Wine Tasting at the Cambridge Beer Festival

Tripoto
24th May 2013
Photo of Wine Tasting at the Cambridge Beer Festival 1/3 by Wendy
Menu
Photo of Wine Tasting at the Cambridge Beer Festival 2/3 by Wendy
Beer Glass
Photo of Wine Tasting at the Cambridge Beer Festival 3/3 by Wendy
Wine Glass

Cambridge Beer Festival

What am I, a wine drinker, doing here… heading off to a BEER festival?

Cambridge, England, proudly hosts the oldest beer festival in the country. Last May it celebrated the 800th anniversary of the University of Cambridge. Beers, Real Ales, Laagered Beers, Keg Beer, Bitter, Mild, Stout, Porter, Barely Wines, Golden Ales, Pilsner, Helles, Trappist, Sour Brown Ale, must I go on?

Deciding to tag along to this large, really large festival, I figured I would take photos of beers.

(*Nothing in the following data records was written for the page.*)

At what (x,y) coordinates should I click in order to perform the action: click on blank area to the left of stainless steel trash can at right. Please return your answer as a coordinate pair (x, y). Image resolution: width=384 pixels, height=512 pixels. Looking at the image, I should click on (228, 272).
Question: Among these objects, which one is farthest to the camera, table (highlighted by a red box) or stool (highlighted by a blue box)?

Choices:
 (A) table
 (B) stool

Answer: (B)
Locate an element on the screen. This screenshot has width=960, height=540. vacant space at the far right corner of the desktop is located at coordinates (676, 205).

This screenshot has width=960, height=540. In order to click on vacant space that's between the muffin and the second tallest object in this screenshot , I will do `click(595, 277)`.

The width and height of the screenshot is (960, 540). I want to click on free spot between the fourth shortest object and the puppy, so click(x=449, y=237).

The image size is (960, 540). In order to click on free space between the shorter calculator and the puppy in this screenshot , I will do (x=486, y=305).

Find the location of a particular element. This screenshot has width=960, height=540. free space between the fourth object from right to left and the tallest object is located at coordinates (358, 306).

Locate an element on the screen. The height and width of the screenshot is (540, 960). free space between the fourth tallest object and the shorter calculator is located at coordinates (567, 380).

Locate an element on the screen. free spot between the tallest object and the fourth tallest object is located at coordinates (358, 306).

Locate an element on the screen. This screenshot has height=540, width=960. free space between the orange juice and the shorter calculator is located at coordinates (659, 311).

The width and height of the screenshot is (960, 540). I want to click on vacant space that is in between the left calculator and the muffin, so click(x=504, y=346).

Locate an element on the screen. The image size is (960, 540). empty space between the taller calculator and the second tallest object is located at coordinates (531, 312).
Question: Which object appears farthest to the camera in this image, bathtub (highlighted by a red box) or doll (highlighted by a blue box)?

After all, for blocks around and from across the rugby green, football-field sized tents beckon even the non-beer drinkers to check out the festivities. With a tent of this size, there must be a good time waiting to happen. Even for a non-beer drinker.

Hospitable volunteers encourage festival goers to come on in, buy a beer glass and wake up their taste buds. The “Festival Program” is more like a short novel with 59 pages of beers, ales, ads, etc.  Wait…they have wine glasses, too. Just where would the wine be?

Wooden plank makeshift bars line all available sides of this gigantic tent system. Stacked behind, kegs of varying sizes await their turn to be tapped. Remember the program? With over 280 beers, ales, and hard ciders listed getting started is not a problem. Deciding where to start. Now, that’s the problem.

Tastes are available before you fill your glass. If you’re not sure, ask for a couple of tastes. One beer-drinker’s glass was filled with one dark as molasses, the next one light as weak tea. Another one was as red as crushed strawberries yet had a strong malt smell.  Consult your program or your neighbor…and find a new favorite or two.

Directions to the tiny wine counter were given to me…possibly the only wine drinker…from the nice men at the entrance. They probably had a bet that I couldn’t even find the lone wine counter.  “Enter the large tent, take a left, and go all the way to the back. The wine guy (yes, just one) will be on your left, clear back in the corner after you get to the back.” Word for word…these were the directions.

Sure enough, there he was with his two tall, slim green bottles almost disappearing among all the hefty beer kegs. This probably was not a good time to get picky on choices…it is a beer festival, after all. Imagine my delight when he asked if I like really dry, crisp white Austrian wines. One of my all time favorite wines, I knew this was the beer festival for me. With liquid gold in my glass, my taste buds were in heaven among the heavy malt and barley smells.

Need food? Billed as “the famous cheese counter”, cheeses from cow to goat to ewe were well represented. Creamy in texture the robust flavor of a local Camembert paired nicely with the citrus flavors in my wine glass.

Try the Flower Marie with its pale pink-tinged rind and soft middle or the goat cheese coated in ash. And yes, you do eat the rind. The combination of mild soot followed by a strong goat cheese really challenges the palette no matter what you’re drinking. Pair all these with a chunk of crusty bread, tender rosemary spiced lamb and sweet grilled peppers. Follow up with sizzling hot, melt-in-your-mouth, cinnamon sprinkled donut bites and you just had a gourmet meal among the stars.

Complete the evening with one more glass. The wine pourer and I were becoming good friends, since I seemed to be his only customer.

Far too soon it was time to maneuver our tired, sated bodies back home.  It’s easy to see why this was the 36th Cambridge Beer Festival. I know there will be a 37th. If you go away thirsty or hungry…it’s your own fault. Even for a wine drinker.